Denominator: 22452257707354557240087211123792674816

Outcome Weight Probability
False 17750571119832007830956108494444318705 79.059181%
True 4701686587522549409131102629348356111 20.940819%

(This is why you don't roll ability scores if you want any semblance of fairness.)

In fact, we can also formulate the problem of "roll N dice, keep the M highest" in this way. This is what underlies the keep_highest() method at the top.

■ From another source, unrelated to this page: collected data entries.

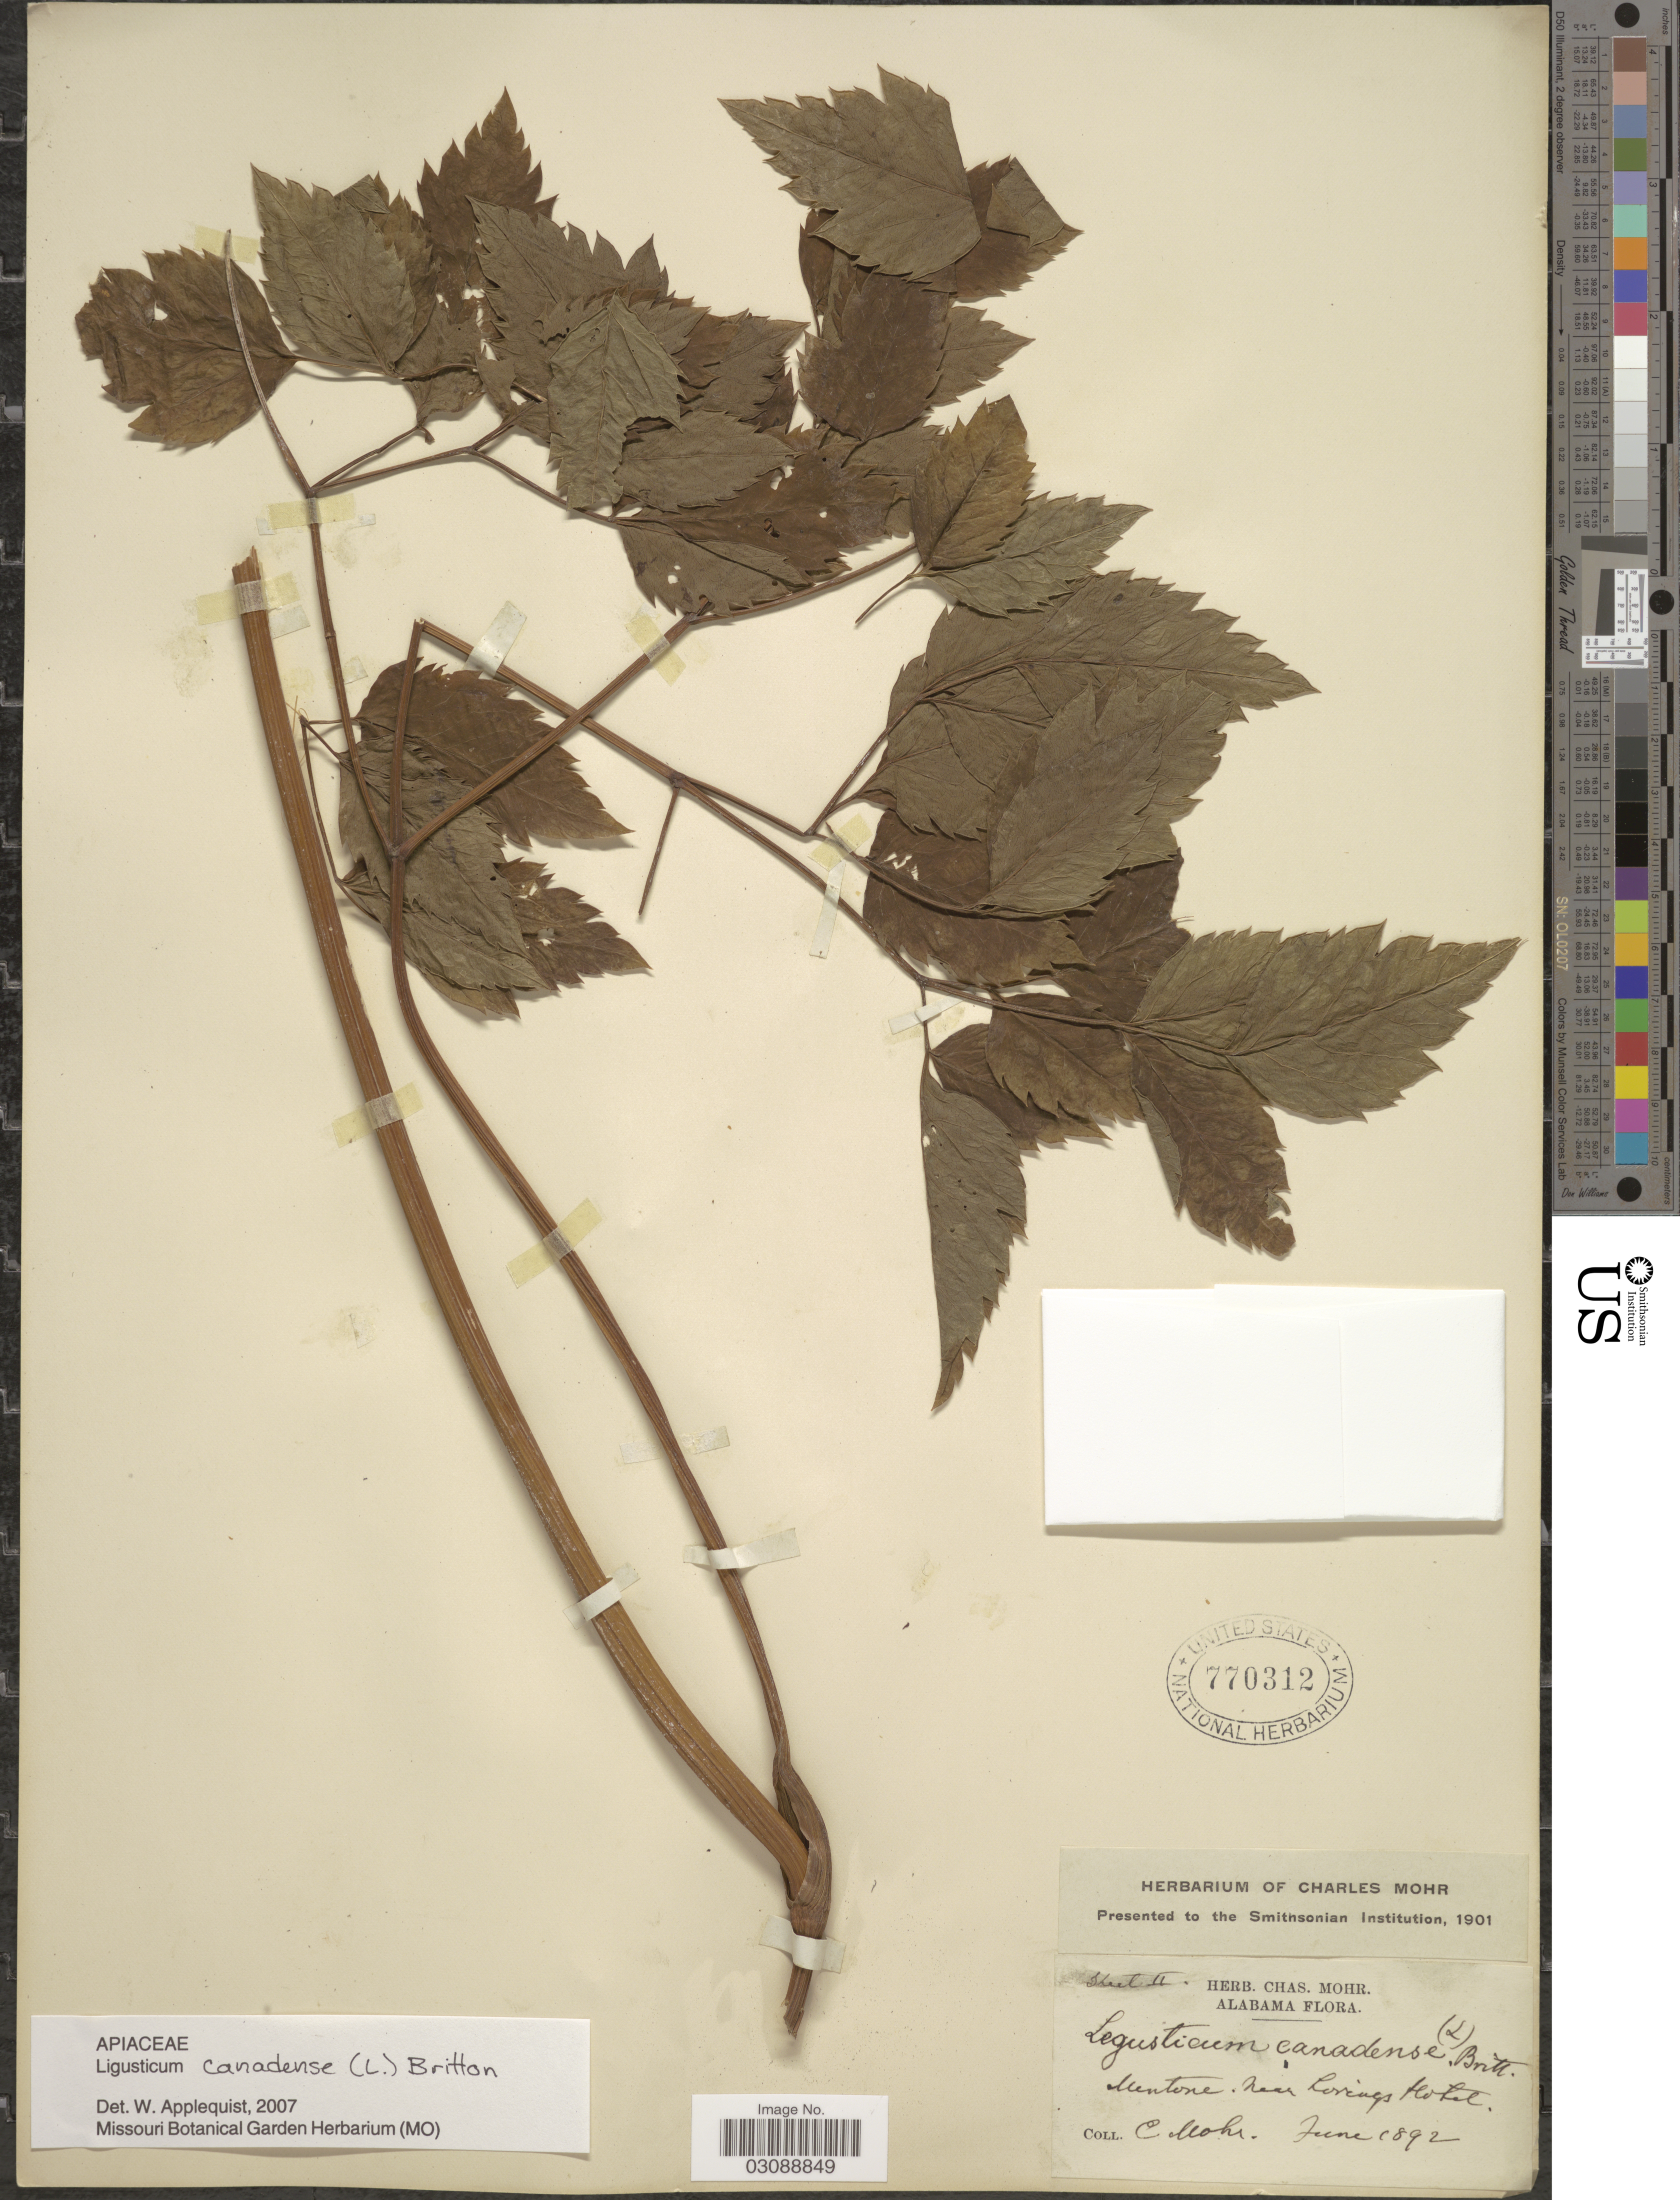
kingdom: Plantae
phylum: Tracheophyta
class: Magnoliopsida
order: Apiales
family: Apiaceae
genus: Ligusticum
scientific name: Ligusticum canadense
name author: (L.) Britton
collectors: Mohr, C. T. (herbarium)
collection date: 1892-06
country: United States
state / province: Alabama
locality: Mentone, near Lorings Hotel.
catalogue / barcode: US 770312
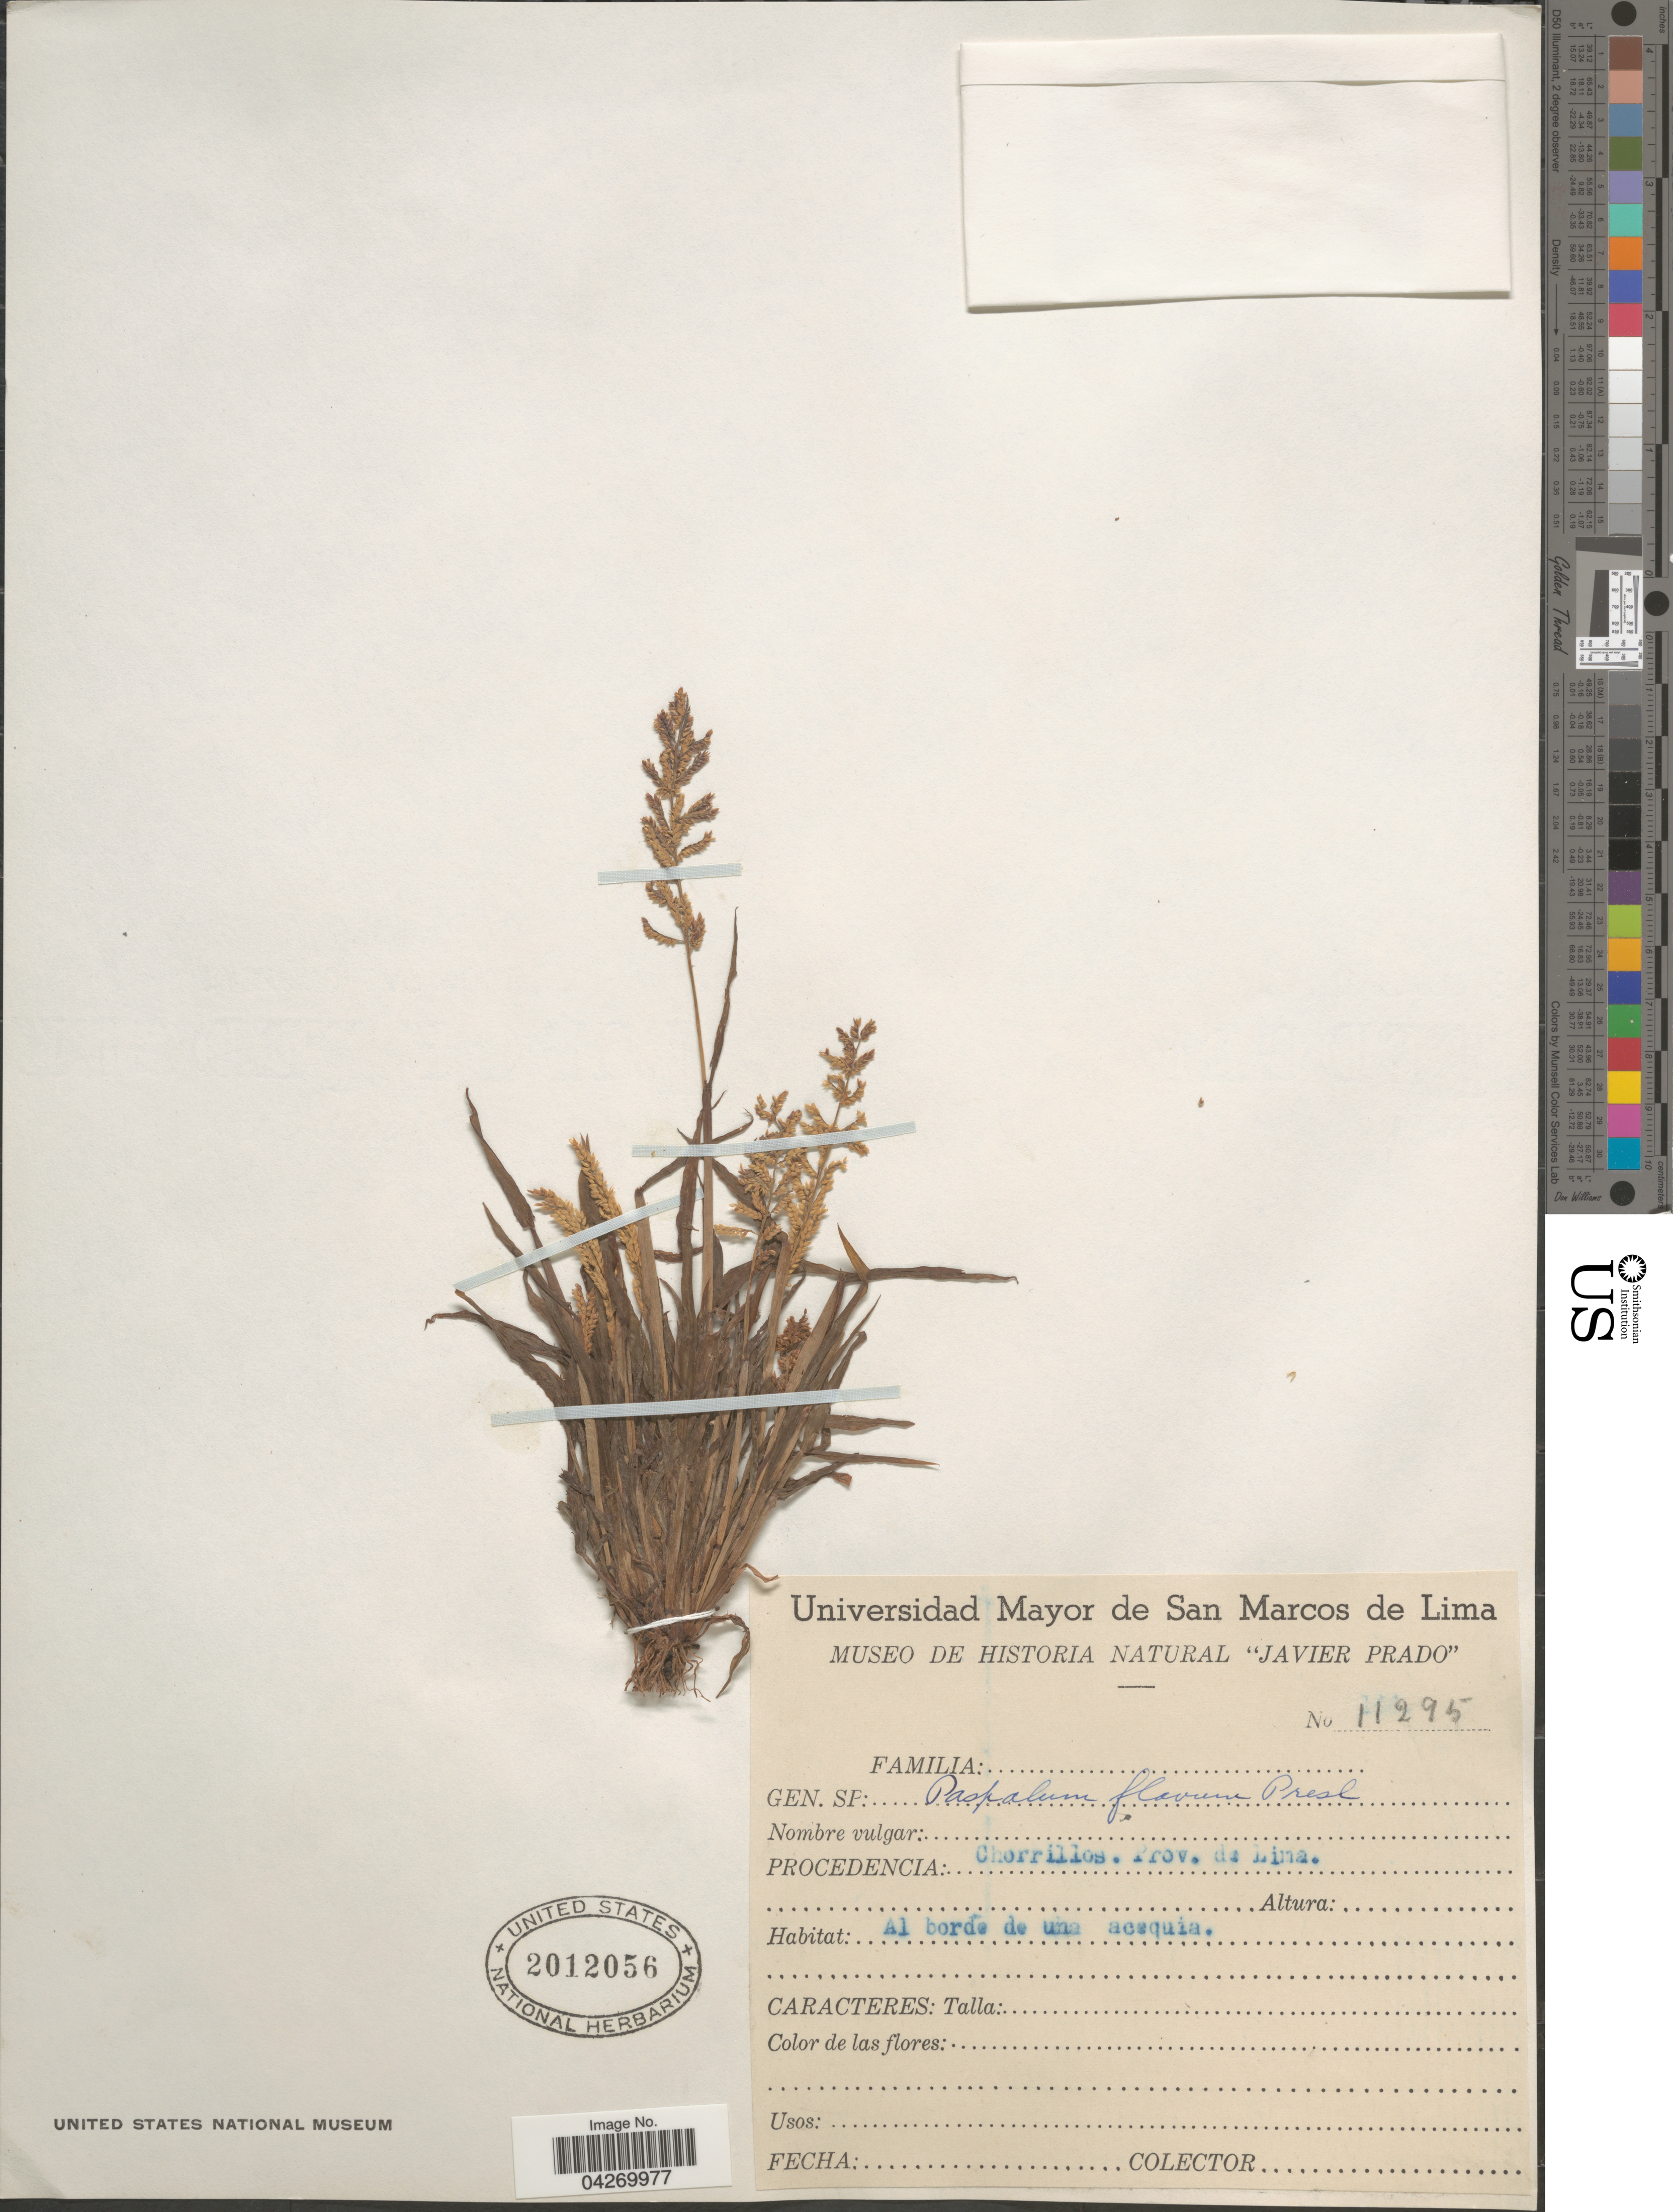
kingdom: Plantae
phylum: Tracheophyta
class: Liliopsida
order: Poales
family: Poaceae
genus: Paspalum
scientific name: Paspalum flavum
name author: J. Presl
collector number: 11295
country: Peru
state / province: Lima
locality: Chorrillos, Prov. de Lima. Al borde de una acequia.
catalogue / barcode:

While more efficient algorithms do exist for that specific problem (example), this is still fairly fast and reduces the amount of bespoke code.

Variant: At least one score strictly greater than

This is the chance that A's array is strictly better than B's array (and vice versa).

We can either subtract off the chance that A and B will have exactly the same sorted array, or we can explicitly encode it into the evaluation function:

class StrictlyBetter(icepool.MultisetEvaluator):
    def next_state(self, state, outcome, a, b):
        # This time we explicitly store whether each side had some score up on the other.
        # This increases the state space and is therefore less efficient, but is still quite fast.
        advantage, a_had_one_up, b_had_one_up = state or (0, False, False)
        advantage += a - b
        if advantage > 0:
            a_had_one_up = True
        if advantage < 0:
            b_had_one_up = True
        return advantage, a_had_one_up, b_had_one_up
        
    def final_outcome(self, final_state):
        _, a_had_one_up, b_had_one_up = final_state
        if a_had_one_up and not b_had_one_up:
            return 'a strictly better'
        elif b_had_one_up and not a_had_one_up:
            return 'b strictly better'
        elif not (a_had_one_up or b_had_one_up):
            return 'exactly the same'
        else:
            return 'mixed result'
    
    def order(self):
        # See outcomes in descending order.
        return -1
    
evaluator = StrictlyBetter()
print(evaluator.evaluate(single_ability.pool(6), single_ability.pool(6)))

Denominator: 22452257707354557240087211123792674816

Outcome Weight Probability
a strictly better 4696617436843743365666704597889926627 20.918241%
b strictly better 4696617436843743365666704597889926627 20.918241%
exactly the same 5069150678806043464398031458429484 0.022577%
mixed result 13053953682988264465289403896554392078 58.140940%

Miscellaneous notes

AnyDice is fine for Problem 1, but will have trouble with Problem 2 since, apart from a few built-in functions and operators, it appears to be based on exhaustive multiset enumeration.

You may also be interested in my interactive ability score calculator. While it doesn't solve this problem exactly it does give the distribution of raw and point-buy totals for a variety of ability score generation methods.